One gave The Family its surname; the other gave it a bad name. This is the tale of two sons-in-law, both outsiders, and the family they married into. Let’s call them the nation’s sons-in-law or desh ke damaad—sobriquets bestowed on them by the political class and the media. Feroze Gandhi, Jawaharlal Nehru’s son-in-law and Indira Gandhi’s husband, gave the family a name that has enabled them to keep it forever associated with the Mahatma, however tenuously, in the minds of lots of people. It’s also a name that has kept the family at the head of the Congress party right into the 21st century. And Robert Vadra, Congress chief Sonia Gandhi’s son-in-law and Priyanka’s husband, seems to be giving the family more than its share of headaches and embarrassing moments.
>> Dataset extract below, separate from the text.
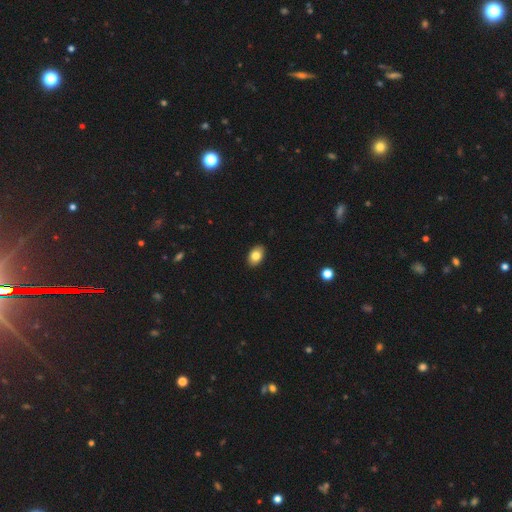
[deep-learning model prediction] Morphology: type=smooth (83%); roundness=in between (88%); merging=none (90%).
There is no way of knowing how Feroze would have reacted in an era of 24x7 television and social media that is forever tweeting observations of and responses to the doings and sayings of anyone in the public eye, but consummate politician that he was, he would have handled the mike and camera with aplomb, something businessman-and-wannabe-realtor Vadra simply cannot dream of doing. Some days ago, outside the Amantra Club at the plush, government-owned Ashoka hotel, Vadra not only delivered some memorable quotes (‘Are you serious?’, repeated four times, and ‘Are you nuts?’, interjected once), he thrust away the mike that managed to catch these remarks. He left the media in a paroxysm of indignation for 48 hours. Watching the scene unfold on prime-time television, repeated in capsule form ad nauseam, the public was treated to an unseemly display of wannabe-aristocratic petulance. Some were vociferous that the media was under attack. Either way, Vadra has been an embarrassment to the Nehru-Gandhi family, right from the time he chortled on Facebook about “mango people” in a “banana republic”. Every now and then, he has forced the Congress to end up defending the indefensible.
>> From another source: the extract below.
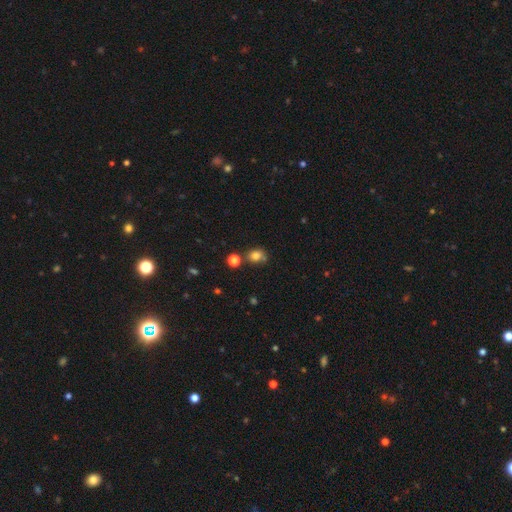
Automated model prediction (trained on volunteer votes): A smooth galaxy with no disk features (78%) that is round (58%). Merging: none (63%).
Would Feroze, who was the Member of Parliament from Rae Bareli, have marshalled such support from Congressmen when he took on Prime Minister Jawaharlal Nehru himself in a memorable expose that came to be known as the Mundra affair? From books, we know, he spoke his mind without fear. Perhaps, he was also motivated by personal animosity towards some who were close to Nehru. We also know that he had parted ways with his wife Indira—over several issues, some deeply political, some deeply personal—and lived in a bungalow on Rajendra Prasad Marg in Lutyens’ Delhi.
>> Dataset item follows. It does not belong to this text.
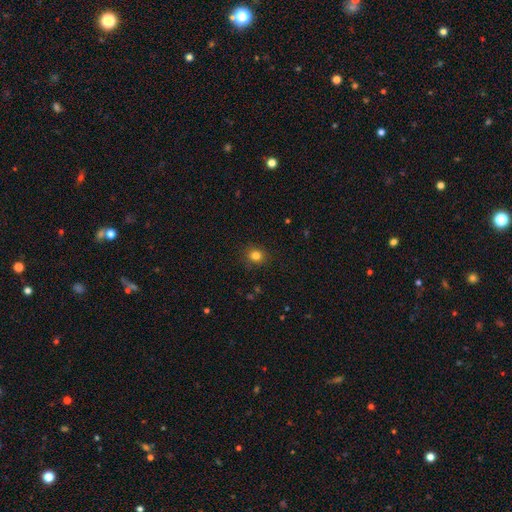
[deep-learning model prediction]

Inder Malhotra, a senior journalist and good friend of Feroze, says, “My dear friend had a glad eye and had his share of relationships, most notably with a lady from Lucknow, where Feroze had been the general manager of the National Herald.” In Indira, The Life of Indira Nehru, Katherine Frank writes: “...the most serious of Feroze’s liaisons was with a young Muslim woman who was the daughter of a Lucknow politician named Ali Zaheer. Feroze met her in Lucknow, but she actually worked in New Delhi for All India Radio. Unlike his other affairs, before and after this one, Feroze’s relationship with the Zaheer woman was serious. Feroze fell in love with the Zaheer woman and told her that he wanted to divorce Indira and marry her.”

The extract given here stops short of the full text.